It is quite conceivable that if you sucked gas from your supply at too great a rate you could suck the flame out of your neighbours cooker which has no flame supervision device, hence when you stop your pump and the neighbours supply is back to pressure his kitchen will be gassed up to the explosive ratio of 5 to 15%, in he comes to make his first cup of tea throws a switch and boomb there is a picture of a pile of rubble on your TV AM podcast.
So, there can be infrastructure reasons why this may never be made legal in some countries, our infrastructures for services being possibly the oldest in the world, and our country being near enough bankrupt and the Victorian work ethic having become undervalued by the grab what you can from benefits mutation of the Bevin Welfare State.
Now that all our products are imported from China and the people with the knowledge are gathering in these forums because industry has spat them out, and the admisnistration of our supply industries is handled by people who have no on the tools experience, we are in a mess. I represent British Gas as a front line fitter geting down and dirty with the stuff but I am managed by people who wouldn't even know the specific gravity of methane or what other gases are contained within it, and why (to control the calorific value). They wouldn't know how to take the case off most domestic boilers (because thankfully the manufacturers make it tricky so that the unknowledgeable (like managers) can't kill themselves or anyone else.

::::

# Exercise set
(a) Output the passage of the post on gas supply from "So, there can" to "Bevin Welfare State." word for word.
(b) Pick up the post on gas supply right after its final sentence and continue it in the same voice.

::::

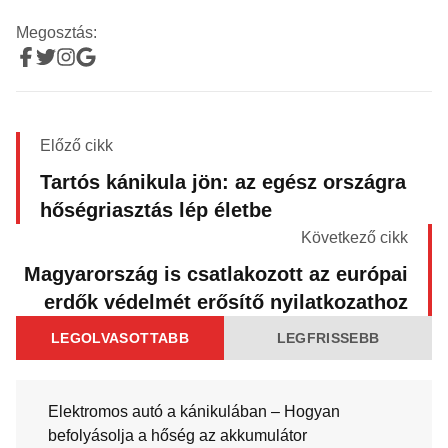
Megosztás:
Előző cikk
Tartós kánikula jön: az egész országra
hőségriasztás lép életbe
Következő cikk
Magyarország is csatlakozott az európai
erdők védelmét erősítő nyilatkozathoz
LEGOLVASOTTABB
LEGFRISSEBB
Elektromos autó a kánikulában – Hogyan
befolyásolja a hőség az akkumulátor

::::

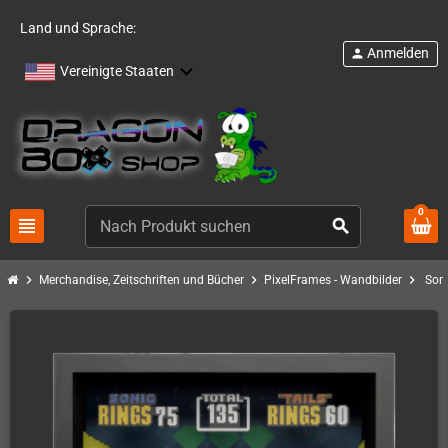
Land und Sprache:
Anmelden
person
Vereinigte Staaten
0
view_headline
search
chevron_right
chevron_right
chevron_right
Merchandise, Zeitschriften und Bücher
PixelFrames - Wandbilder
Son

::::

# Answers given
(a)
So, there can be infrastructure reasons why this may never be made legal in some countries, our infrastructures for services being possibly the oldest in the world, and our country being near enough bankrupt and the Victorian work ethic having become undervalued by the grab what you can from benefits mutation of the Bevin Welfare State.

(b)
When you get this class of people administering dictating and ordering in an industry you are in trouble. The trouble is inside organisations graduates of nothing useful create for themselves empires and other empires clone around them like in a bubble map and departments are renamed so that they can have more nothing useful degree'd managers etc etc. Disseminate to conquer the poor weighed down bloke on the tools! You wouldn't believe the amount of office numpties from all different departments I have to negotiate like obstacles in a maize to achieve what should be a straight forward objective. Great Britain? It died with Fred Dibnar.
Anyway big storage vessel slow 24hr pressurising of it, and balanced release into vehicle tank sounds great idea, vehicle tank would receive percentage fill big tank contains in quick time. but massive tank cost and still require 3 stage pump which is also massive cost relative to savings.
What are the savings? Well Darren and I differ a little on this but he thinks 50% I think methane off the top of your domestic supply hense at your lowest rate comes out about 1/3rd the price of autogas (Propane in the UK) Insidentally autogas is as cheap a form of Propane here as a 47kg bottled for the domestic market. So no savings to be found searching out other Propane sources.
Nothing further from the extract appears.